> **What this task involves**
Every line of the material that holds "with" should be counted; give the number and nothing more.

> **Provided records**

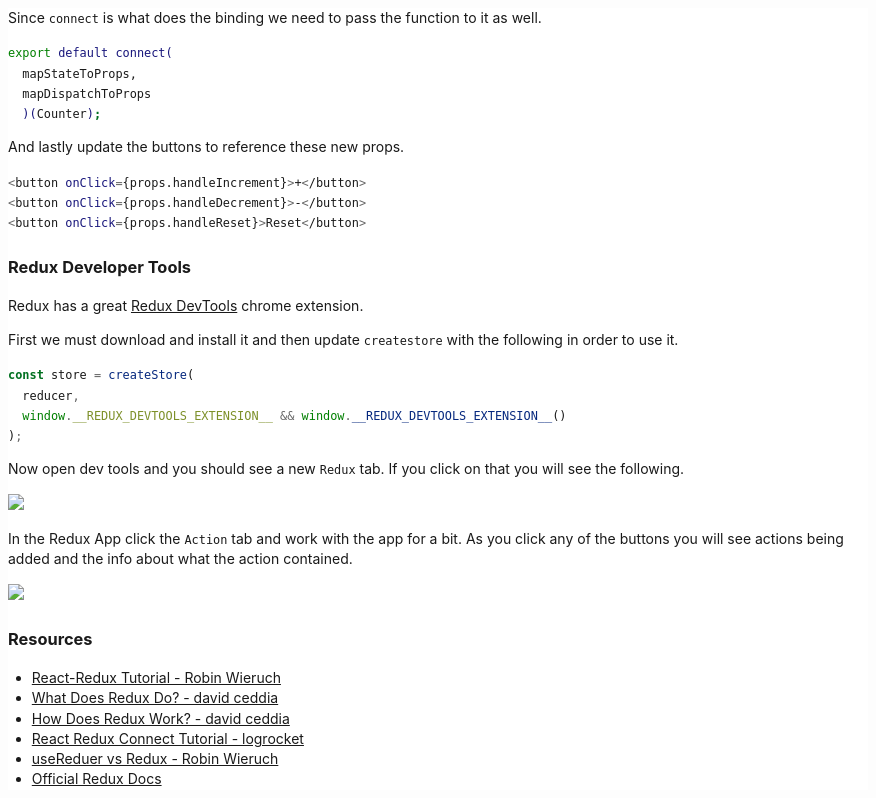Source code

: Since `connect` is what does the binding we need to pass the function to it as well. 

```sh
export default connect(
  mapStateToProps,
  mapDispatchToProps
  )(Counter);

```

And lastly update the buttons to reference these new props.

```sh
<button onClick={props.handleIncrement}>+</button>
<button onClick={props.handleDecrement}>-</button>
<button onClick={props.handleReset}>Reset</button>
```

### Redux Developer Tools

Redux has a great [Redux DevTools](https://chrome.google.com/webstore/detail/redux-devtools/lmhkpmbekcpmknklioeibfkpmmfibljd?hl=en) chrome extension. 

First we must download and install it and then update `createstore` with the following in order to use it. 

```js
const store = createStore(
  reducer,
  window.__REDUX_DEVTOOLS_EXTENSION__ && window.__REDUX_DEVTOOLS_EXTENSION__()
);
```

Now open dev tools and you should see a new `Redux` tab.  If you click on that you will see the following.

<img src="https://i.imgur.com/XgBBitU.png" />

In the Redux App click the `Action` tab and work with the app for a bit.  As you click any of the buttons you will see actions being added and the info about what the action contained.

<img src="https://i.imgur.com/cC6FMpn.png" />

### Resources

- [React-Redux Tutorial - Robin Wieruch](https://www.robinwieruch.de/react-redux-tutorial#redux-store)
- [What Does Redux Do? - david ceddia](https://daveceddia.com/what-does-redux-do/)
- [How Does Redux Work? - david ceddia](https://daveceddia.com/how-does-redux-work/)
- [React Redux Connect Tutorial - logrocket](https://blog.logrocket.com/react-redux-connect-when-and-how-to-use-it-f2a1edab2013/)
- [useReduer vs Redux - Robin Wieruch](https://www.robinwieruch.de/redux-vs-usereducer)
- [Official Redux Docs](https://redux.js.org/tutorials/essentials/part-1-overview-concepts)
---
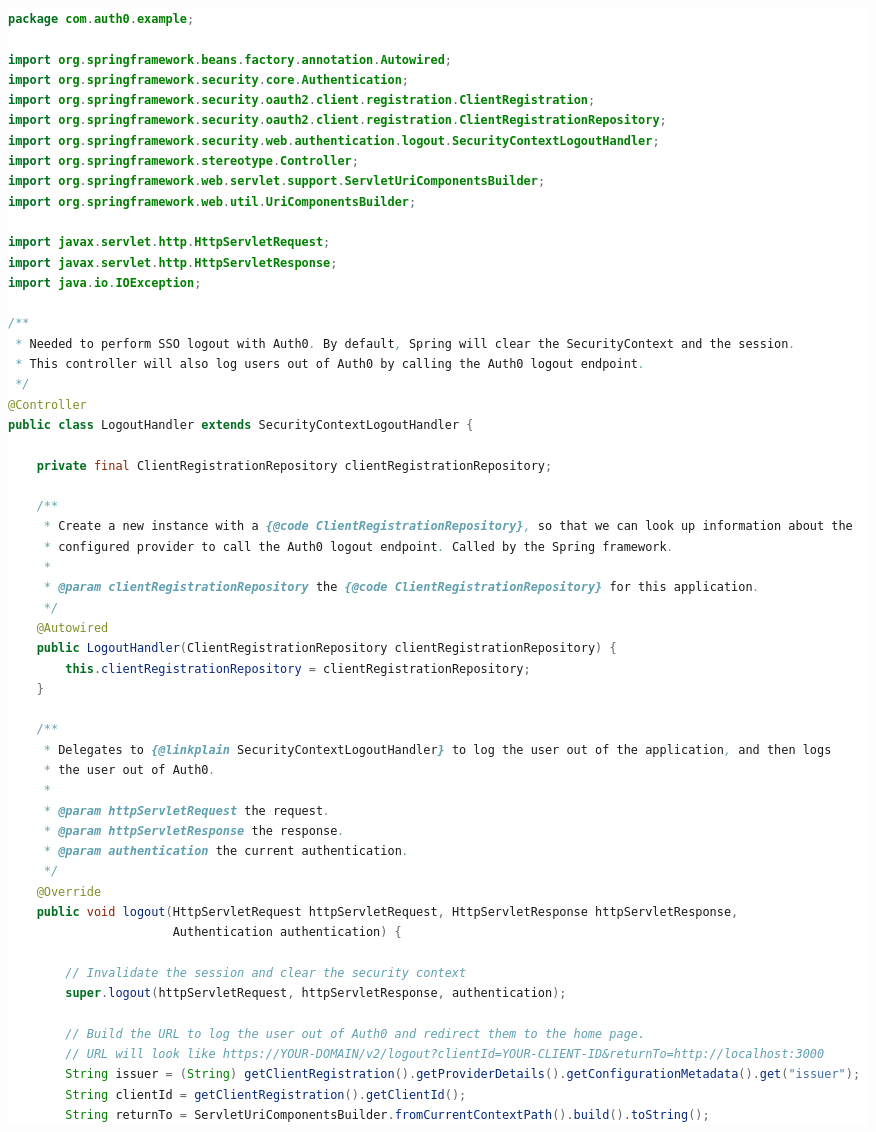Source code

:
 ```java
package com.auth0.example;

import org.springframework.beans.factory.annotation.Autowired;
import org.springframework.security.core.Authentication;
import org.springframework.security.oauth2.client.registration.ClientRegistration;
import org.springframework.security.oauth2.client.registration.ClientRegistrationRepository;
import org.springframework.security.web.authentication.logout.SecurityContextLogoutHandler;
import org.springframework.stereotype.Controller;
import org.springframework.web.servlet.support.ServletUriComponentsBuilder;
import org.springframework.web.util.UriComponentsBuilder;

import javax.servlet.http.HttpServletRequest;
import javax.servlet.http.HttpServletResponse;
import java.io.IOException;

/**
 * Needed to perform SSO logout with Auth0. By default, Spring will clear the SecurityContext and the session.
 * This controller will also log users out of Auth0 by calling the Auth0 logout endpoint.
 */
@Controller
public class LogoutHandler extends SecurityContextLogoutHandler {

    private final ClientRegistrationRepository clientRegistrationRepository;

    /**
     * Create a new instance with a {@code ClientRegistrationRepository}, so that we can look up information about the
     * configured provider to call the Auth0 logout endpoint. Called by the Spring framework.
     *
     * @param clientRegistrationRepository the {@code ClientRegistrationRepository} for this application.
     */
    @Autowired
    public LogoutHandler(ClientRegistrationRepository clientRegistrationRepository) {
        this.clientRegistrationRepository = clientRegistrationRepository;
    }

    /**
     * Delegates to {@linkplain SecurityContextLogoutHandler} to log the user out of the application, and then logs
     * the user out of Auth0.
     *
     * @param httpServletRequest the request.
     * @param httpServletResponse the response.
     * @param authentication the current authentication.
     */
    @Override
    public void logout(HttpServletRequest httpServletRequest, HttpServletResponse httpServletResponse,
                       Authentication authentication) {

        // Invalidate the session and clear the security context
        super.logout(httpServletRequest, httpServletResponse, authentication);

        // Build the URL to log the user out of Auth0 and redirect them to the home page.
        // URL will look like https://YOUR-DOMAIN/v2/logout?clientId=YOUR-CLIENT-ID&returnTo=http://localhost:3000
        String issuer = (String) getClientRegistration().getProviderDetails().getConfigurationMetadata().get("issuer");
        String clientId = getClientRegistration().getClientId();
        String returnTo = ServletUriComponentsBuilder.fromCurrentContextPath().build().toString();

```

> **Task result**
4